**Brief**
The lines to extract begin at the line that contains "Figure 9. Excerpt" and run through the last line of the listing; reproduce them exactly, minus any pictures.

**Given data**
· · · · ·

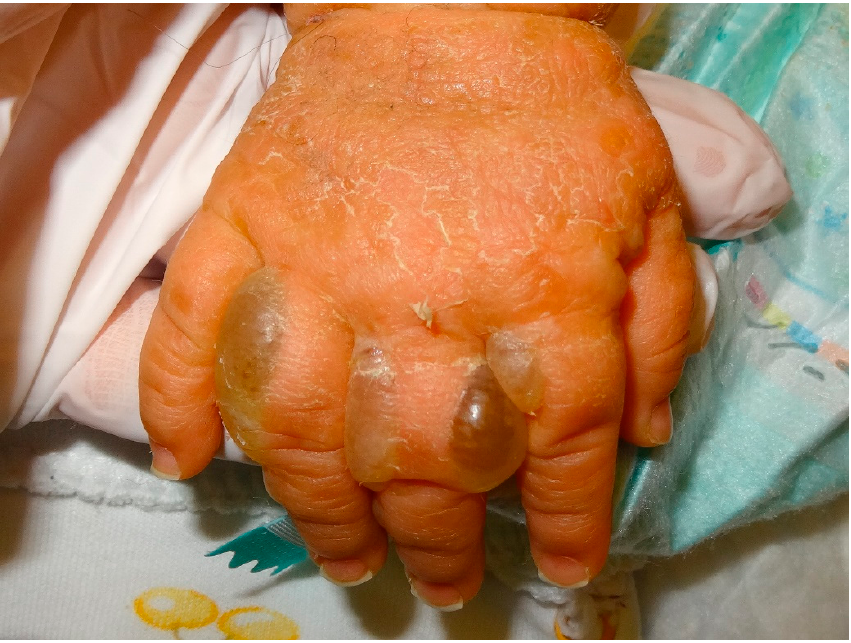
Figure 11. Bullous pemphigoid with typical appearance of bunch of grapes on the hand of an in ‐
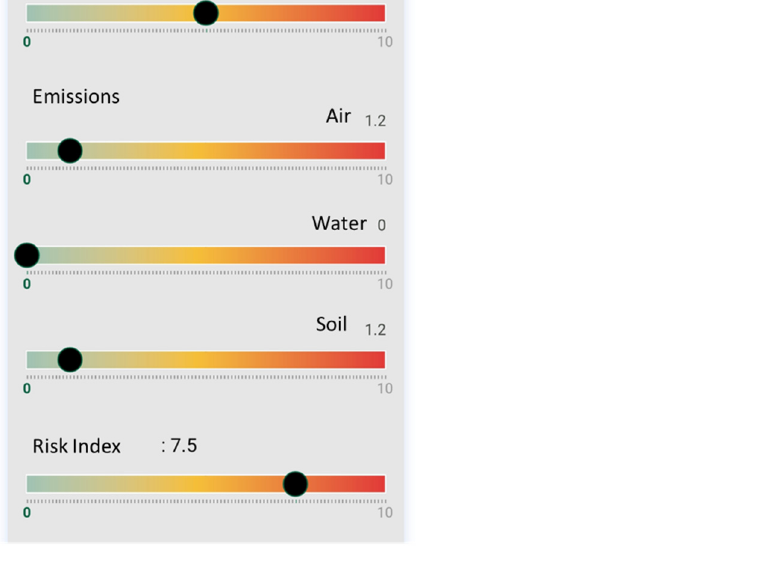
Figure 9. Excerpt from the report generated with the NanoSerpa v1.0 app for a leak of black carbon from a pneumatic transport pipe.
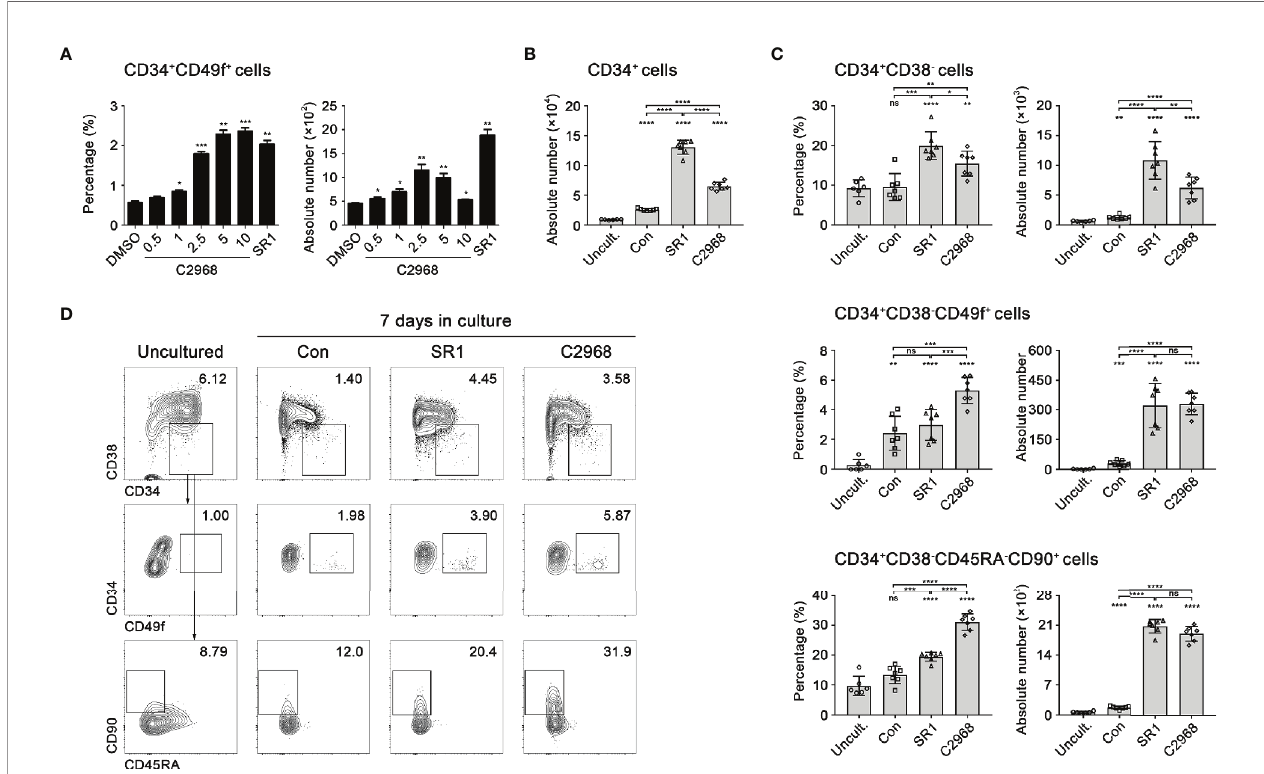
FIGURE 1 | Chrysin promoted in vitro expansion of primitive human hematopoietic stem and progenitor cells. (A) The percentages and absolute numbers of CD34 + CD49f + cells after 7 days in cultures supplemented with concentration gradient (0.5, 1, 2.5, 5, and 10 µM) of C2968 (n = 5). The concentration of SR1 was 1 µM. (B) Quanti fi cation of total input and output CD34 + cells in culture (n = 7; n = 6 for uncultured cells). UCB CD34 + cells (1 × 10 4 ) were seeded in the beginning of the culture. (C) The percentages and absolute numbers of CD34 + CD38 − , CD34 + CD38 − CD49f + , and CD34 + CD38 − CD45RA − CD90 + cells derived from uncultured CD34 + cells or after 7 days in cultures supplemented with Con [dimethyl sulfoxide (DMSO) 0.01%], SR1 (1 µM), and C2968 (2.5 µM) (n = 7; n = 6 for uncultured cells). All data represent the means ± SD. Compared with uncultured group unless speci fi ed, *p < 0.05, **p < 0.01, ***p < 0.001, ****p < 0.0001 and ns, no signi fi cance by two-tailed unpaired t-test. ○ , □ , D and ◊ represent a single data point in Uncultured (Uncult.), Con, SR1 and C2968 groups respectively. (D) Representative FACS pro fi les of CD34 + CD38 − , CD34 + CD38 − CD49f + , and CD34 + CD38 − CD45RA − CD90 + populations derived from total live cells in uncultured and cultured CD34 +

· · · · ·

**Expected output**
Figure 9. Excerpt from the report generated with the NanoSerpa v1.0 app for a leak of black carbon from a pneumatic transport pipe.
FIGURE 1 | Chrysin promoted in vitro expansion of primitive human hematopoietic stem and progenitor cells. (A) The percentages and absolute numbers of CD34 + CD49f + cells after 7 days in cultures supplemented with concentration gradient (0.5, 1, 2.5, 5, and 10 µM) of C2968 (n = 5). The concentration of SR1 was 1 µM. (B) Quanti fi cation of total input and output CD34 + cells in culture (n = 7; n = 6 for uncultured cells). UCB CD34 + cells (1 × 10 4 ) were seeded in the beginning of the culture. (C) The percentages and absolute numbers of CD34 + CD38 − , CD34 + CD38 − CD49f + , and CD34 + CD38 − CD45RA − CD90 + cells derived from uncultured CD34 + cells or after 7 days in cultures supplemented with Con [dimethyl sulfoxide (DMSO) 0.01%], SR1 (1 µM), and C2968 (2.5 µM) (n = 7; n = 6 for uncultured cells). All data represent the means ± SD. Compared with uncultured group unless speci fi ed, *p < 0.05, **p < 0.01, ***p < 0.001, ****p < 0.0001 and ns, no signi fi cance by two-tailed unpaired t-test. ○ , □ , D and ◊ represent a single data point in Uncultured (Uncult.), Con, SR1 and C2968 groups respectively. (D) Representative FACS pro fi les of CD34 + CD38 − , CD34 + CD38 − CD49f + , and CD34 + CD38 − CD45RA − CD90 + populations derived from total live cells in uncultured and cultured CD34 +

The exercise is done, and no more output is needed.